Between July 1956 to around November 1961, the National Telefilm Associates (NTA) operated the NTA Film Network, an early television network and syndication service that operated in the United States and Canada. The organization had syndicated television programs to individual stations since the early 1950s. The film network effort was an attempt to launch a viable "fourth television network" that would compete directly with CBS, NBC, and ABC, the three largest television networks in the United States. Although the program service was intended to attract independent television stations, many CBS, NBC, and ABC affiliates also aired NTA programs.

★ ★ ★

• REQUIRED WORK
Transcribe the passage on the NTA Film Network word for word, from "Between July 1956" up to and including "aired NTA programs.". Work only from the passage on the NTA Film Network.

★ ★ ★

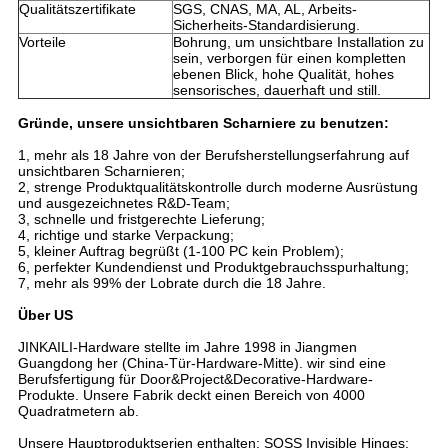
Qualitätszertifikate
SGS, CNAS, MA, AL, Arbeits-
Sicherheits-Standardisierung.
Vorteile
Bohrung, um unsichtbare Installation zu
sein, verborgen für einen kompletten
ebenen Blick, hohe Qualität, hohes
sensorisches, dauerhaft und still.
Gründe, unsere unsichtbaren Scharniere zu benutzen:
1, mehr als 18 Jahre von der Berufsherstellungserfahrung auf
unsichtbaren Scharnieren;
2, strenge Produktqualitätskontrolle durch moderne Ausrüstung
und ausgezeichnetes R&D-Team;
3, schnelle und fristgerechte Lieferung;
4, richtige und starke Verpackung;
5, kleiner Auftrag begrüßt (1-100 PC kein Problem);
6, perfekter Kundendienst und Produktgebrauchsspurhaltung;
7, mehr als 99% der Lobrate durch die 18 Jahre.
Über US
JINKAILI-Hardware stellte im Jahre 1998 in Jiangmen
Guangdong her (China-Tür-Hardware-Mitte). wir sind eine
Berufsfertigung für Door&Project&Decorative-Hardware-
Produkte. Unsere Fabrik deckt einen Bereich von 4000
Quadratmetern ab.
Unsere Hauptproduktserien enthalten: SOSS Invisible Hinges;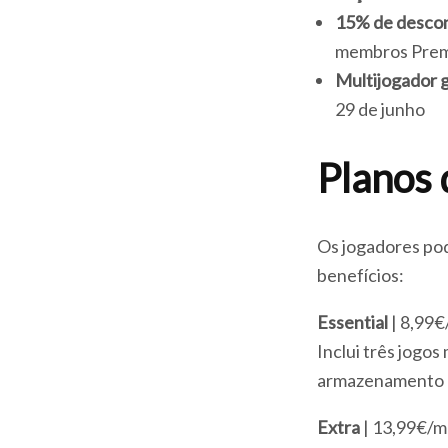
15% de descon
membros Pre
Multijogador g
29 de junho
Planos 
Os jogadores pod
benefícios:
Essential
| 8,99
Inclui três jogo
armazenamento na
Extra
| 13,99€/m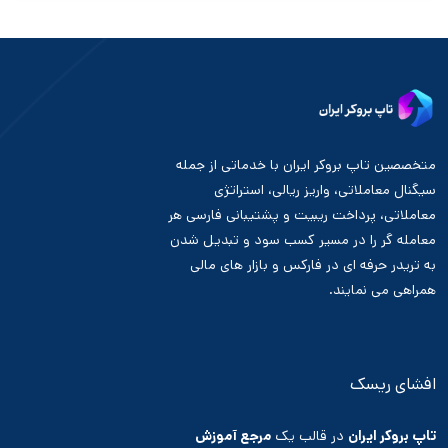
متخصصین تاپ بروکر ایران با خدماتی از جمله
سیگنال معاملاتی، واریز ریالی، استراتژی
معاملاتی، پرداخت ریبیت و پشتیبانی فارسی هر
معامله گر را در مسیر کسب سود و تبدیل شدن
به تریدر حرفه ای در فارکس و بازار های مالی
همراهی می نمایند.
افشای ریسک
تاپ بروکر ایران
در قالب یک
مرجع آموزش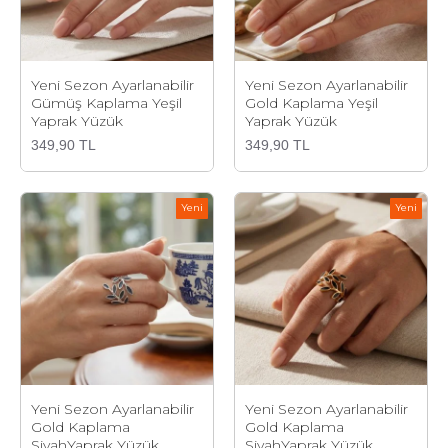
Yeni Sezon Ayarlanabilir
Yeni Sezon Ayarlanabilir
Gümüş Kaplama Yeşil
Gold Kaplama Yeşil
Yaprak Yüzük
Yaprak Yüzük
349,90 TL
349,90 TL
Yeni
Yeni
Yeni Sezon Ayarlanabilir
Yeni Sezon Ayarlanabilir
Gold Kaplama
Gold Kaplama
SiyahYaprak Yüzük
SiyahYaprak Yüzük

★ ★ ★

• RESULT OF THIS TASK
Between July 1956 to around November 1961, the National Telefilm Associates (NTA) operated the NTA Film Network, an early television network and syndication service that operated in the United States and Canada. The organization had syndicated television programs to individual stations since the early 1950s. The film network effort was an attempt to launch a viable "fourth television network" that would compete directly with CBS, NBC, and ABC, the three largest television networks in the United States. Although the program service was intended to attract independent television stations, many CBS, NBC, and ABC affiliates also aired NTA programs.